[Records excerpted from a collection]
* * * * *
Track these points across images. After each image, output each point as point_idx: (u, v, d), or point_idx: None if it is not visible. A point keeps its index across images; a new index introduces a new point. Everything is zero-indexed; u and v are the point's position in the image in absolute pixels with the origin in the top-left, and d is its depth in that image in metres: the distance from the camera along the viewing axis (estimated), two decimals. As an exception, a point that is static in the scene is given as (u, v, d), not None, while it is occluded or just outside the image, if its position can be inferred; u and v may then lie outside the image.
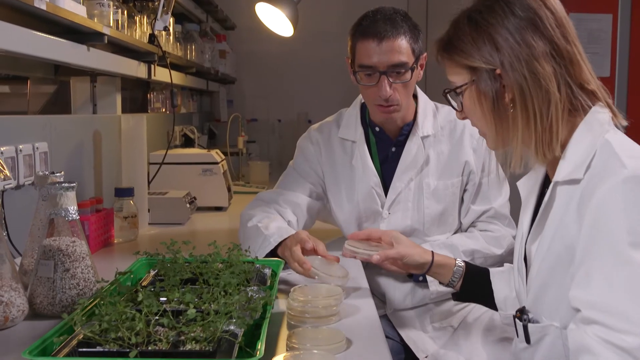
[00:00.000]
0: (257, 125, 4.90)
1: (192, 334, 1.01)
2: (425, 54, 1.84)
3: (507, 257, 1.94)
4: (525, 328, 1.22)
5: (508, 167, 1.21)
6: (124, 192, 2.09)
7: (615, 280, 1.02)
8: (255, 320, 1.12)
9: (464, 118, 1.28)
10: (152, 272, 1.42)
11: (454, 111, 1.95)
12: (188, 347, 1.00)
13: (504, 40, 1.12)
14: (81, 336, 1.02)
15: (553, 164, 1.18)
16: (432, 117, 1.93)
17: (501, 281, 1.47)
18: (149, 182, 2.51)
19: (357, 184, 1.92)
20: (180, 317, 1.08)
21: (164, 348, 0.99)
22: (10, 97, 2.90)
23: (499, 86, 1.14)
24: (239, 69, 4.84)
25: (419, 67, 1.84)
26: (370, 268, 1.83)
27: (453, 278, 1.51)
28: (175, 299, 1.10)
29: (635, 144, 1.13)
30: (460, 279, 1.51)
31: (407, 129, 1.92)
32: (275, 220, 1.80)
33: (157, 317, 1.06)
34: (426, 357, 1.84)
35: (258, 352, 0.95)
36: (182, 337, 1.02)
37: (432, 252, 1.57)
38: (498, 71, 1.14)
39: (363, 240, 1.62)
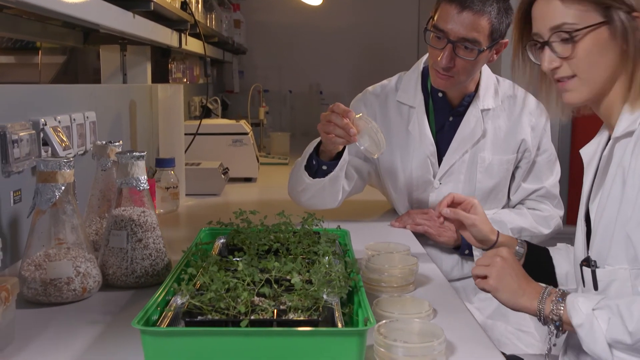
* * * * *
What is being asked ▸ Make an exact copy of every entry above, but keep the pictures out of it.

Task solution ▸
Track these points across images. After each image, output each point as point_idx: (u, v, d), or point_idx: None if it is not visible. A point keeps its index across images; a new index introduces a new point. Everything is zero-indexed; u and v are the point's position in the image in absolute pixels with the origin in the top-left, and d is its depth in that image in metres: the distance from the camera along the viewing axis (estimated), two decimals. As an exception, a point that is static in the scene is given as (u, v, d), not None, while it is occluded or just outside the image, if its position can be inferred; u and v may then lie outside the image.
[00:00.000]
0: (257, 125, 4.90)
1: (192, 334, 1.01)
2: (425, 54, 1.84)
3: (507, 257, 1.94)
4: (525, 328, 1.22)
5: (508, 167, 1.21)
6: (124, 192, 2.09)
7: (615, 280, 1.02)
8: (255, 320, 1.12)
9: (464, 118, 1.28)
10: (152, 272, 1.42)
11: (454, 111, 1.95)
12: (188, 347, 1.00)
13: (504, 40, 1.12)
14: (81, 336, 1.02)
15: (553, 164, 1.18)
16: (432, 117, 1.93)
17: (501, 281, 1.47)
18: (149, 182, 2.51)
19: (357, 184, 1.92)
20: (180, 317, 1.08)
21: (164, 348, 0.99)
22: (10, 97, 2.90)
23: (499, 86, 1.14)
24: (239, 69, 4.84)
25: (419, 67, 1.84)
26: (370, 268, 1.83)
27: (453, 278, 1.51)
28: (175, 299, 1.10)
29: (635, 144, 1.13)
30: (460, 279, 1.51)
31: (407, 129, 1.92)
32: (275, 220, 1.80)
33: (157, 317, 1.06)
34: (426, 357, 1.84)
35: (258, 352, 0.95)
36: (182, 337, 1.02)
37: (432, 252, 1.57)
38: (498, 71, 1.14)
39: (363, 240, 1.62)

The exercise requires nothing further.